Terjepit di Antara Komunitas dan Kebebasan


Terjepit di Antara Komunitas dan Kebebasan
Ulil Abshar-Abdalla, AKTIVIS JARINGAN ISLAM LIBERAL (JIL)
Sumber : JIL, 13 Februari 2012


Saya, secara pribadi, mempunyai simpati pada dua kutub itu sekaligus, meskipun pada akhirnya saya lebih mencintai kebebasan individual. Saya menaruh simpati pada komunitas manapun, dan dari agama manapun, yang berusaha sekuat tenaga untuk menjaga norma, tradisi dan identitasnya agar tak lebur dalam “panci mayoritas”. Kita semua tahu, komunitas yang kebetulan berada dalam posisi mayoritas akan cenderung memaksa semua komunitas lain yang kecil untuk menceburkan diri dalam “panci peleburan” (melting pot). Sebaliknya, komunitas-komunitas kecil itu sudah pasti akan melakukan perlawanan terhadap pemaksaan semacam itu.

Terdapat ketegangan yang terus-menerus terjadi antara dua hal berikut ini: komunitas dan kebebasan. Setiap komunitas biasanya tegak berdiri atas sekumpulan nilai dan norma yang mengikat anggota-anggotanya. Tanpa norma itu, komunitas tersebut tentu akan bubar. Tetapi, karena komunitas selalu berada bersama dengan komunitas-komunitas yang lain, dalam keadaan dan situasi sosial yang juga terus berubah, maka komunitas bersangkutan juga kudu sanggup melakukan perubahan, termasuk pada level norma yang ia ikuti.

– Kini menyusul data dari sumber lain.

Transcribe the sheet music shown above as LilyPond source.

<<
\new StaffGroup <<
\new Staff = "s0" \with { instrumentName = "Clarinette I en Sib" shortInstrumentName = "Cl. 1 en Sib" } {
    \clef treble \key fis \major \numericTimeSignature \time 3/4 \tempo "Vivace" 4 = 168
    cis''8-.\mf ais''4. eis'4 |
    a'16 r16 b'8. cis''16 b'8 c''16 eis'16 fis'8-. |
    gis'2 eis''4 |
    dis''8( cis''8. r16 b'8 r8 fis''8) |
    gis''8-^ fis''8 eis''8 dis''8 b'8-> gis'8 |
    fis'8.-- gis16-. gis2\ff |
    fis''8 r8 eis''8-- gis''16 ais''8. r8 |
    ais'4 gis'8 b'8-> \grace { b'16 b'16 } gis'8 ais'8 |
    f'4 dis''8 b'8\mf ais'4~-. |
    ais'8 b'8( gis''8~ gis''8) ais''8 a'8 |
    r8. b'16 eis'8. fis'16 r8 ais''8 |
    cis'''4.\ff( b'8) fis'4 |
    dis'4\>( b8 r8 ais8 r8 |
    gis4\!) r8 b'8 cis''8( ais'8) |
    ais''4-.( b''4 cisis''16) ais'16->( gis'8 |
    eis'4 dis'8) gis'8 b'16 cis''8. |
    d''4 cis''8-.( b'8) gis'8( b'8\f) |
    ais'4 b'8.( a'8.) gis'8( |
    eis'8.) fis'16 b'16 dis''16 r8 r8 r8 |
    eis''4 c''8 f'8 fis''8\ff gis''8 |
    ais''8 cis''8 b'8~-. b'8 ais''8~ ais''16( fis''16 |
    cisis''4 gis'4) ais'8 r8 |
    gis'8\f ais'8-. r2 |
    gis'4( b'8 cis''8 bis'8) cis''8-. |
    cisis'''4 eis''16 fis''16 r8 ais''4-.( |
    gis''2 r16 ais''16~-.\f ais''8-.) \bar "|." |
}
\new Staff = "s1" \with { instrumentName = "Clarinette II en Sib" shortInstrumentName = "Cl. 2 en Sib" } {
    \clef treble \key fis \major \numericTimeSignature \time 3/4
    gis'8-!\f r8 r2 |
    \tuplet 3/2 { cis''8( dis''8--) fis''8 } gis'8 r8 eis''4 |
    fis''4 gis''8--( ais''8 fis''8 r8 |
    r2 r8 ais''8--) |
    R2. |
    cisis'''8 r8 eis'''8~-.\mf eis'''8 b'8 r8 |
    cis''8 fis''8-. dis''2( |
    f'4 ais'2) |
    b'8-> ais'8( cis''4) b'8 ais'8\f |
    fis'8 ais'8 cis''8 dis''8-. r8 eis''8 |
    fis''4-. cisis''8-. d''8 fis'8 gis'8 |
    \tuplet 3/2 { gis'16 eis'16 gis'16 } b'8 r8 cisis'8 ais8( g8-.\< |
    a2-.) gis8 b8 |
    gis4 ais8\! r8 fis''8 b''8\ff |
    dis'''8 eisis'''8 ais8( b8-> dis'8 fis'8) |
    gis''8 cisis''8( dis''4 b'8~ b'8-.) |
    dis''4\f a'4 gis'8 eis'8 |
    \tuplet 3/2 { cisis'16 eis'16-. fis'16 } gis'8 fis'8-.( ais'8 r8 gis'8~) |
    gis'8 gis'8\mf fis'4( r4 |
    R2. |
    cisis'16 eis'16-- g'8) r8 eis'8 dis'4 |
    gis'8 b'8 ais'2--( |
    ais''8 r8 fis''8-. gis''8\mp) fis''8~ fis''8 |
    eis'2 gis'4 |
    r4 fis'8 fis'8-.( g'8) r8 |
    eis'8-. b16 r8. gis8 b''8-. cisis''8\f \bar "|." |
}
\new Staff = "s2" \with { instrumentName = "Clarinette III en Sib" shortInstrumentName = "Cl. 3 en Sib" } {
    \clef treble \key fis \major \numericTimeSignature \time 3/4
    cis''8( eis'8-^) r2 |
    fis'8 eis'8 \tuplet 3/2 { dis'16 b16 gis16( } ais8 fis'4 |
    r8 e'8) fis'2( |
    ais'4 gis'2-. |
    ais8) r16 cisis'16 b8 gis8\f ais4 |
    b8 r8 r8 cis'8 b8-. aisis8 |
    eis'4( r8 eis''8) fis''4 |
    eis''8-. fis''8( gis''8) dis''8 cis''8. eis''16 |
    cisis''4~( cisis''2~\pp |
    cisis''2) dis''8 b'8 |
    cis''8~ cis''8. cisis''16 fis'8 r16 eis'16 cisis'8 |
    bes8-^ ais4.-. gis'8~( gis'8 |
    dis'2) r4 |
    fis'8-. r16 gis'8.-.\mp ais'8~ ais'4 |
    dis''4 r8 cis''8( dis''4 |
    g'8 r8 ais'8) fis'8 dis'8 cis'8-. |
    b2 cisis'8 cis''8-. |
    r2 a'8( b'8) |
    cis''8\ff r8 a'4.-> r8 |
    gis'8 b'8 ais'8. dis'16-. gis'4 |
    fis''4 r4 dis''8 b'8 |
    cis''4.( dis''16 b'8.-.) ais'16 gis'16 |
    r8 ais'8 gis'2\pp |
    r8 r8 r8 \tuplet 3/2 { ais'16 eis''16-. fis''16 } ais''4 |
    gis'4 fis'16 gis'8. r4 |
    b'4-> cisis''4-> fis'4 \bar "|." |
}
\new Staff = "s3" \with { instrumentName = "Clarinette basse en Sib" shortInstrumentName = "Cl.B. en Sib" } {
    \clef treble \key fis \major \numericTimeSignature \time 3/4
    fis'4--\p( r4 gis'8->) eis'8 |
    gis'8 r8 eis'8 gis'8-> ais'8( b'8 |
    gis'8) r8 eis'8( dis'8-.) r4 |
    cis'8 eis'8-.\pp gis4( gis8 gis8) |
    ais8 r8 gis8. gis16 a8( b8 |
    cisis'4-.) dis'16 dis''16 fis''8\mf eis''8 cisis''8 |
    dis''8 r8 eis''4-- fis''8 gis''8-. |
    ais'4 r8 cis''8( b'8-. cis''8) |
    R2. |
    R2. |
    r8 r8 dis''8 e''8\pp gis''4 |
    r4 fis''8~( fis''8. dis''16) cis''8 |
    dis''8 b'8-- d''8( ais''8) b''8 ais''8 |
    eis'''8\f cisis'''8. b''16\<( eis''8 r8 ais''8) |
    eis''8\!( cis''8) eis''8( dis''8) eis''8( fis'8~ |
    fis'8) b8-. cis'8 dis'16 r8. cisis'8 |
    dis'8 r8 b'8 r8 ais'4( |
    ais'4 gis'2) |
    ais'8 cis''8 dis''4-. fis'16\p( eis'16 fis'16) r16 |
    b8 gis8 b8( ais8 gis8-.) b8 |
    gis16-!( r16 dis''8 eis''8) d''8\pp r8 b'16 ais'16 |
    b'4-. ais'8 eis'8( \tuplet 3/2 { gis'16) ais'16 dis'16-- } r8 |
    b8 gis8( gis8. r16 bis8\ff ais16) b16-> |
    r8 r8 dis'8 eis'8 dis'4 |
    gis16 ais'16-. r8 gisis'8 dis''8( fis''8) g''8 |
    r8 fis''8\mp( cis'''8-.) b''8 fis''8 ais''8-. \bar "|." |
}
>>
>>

Manakala komunitas itu gagal melakukan perubahan seperlunya, biasanya akan muncul sejumlah individu dari dalam dirinya yang melakukan “oto-kritik” atas norma yang sudah dianggap kurang relevan itu. Di sinilah, kita berjumpa dengan dilema antara kebebasan dan komunitas. Di manapun, komunitas biasanya tak suka pada individu-individu dalam “rahim”-nya sendiri yang melalukan kritik internal. Sebisa mungkin para tetua yang menjaga keutuhan komunitas tersebut akan berusaha untuk membungkam suara individu itu.

Sebaliknya, individu tersebut tentu akan melakukan segala daya upaya untuk melawan pembungkaman itu. Dia akan menuntut kebebasan untuk menyuarakan pendapatnya. Sementara pihak-komunitas akan membalas balik tuntutan kebebasan itu dengan menekankan pentingnya menjaga keutuhan komunitas, meskipun harus dengan mengorbankan kebebasan individual.

Dilema semacam ini akan kita jumpai dalam masyarakat manapun, dan dalam lingkungan agama manapun juga. Para pengkaji sejarah pemikiran teologi biasa menyebut hal ini sebagai hubungan-penuh-tegang antara dua kutub: kutub ortodoksi yang biasanya menjaga norma komunitas yang dianggap benar, dan kutub heterodoksi, yakni suara lain yang menentang ortodoksi.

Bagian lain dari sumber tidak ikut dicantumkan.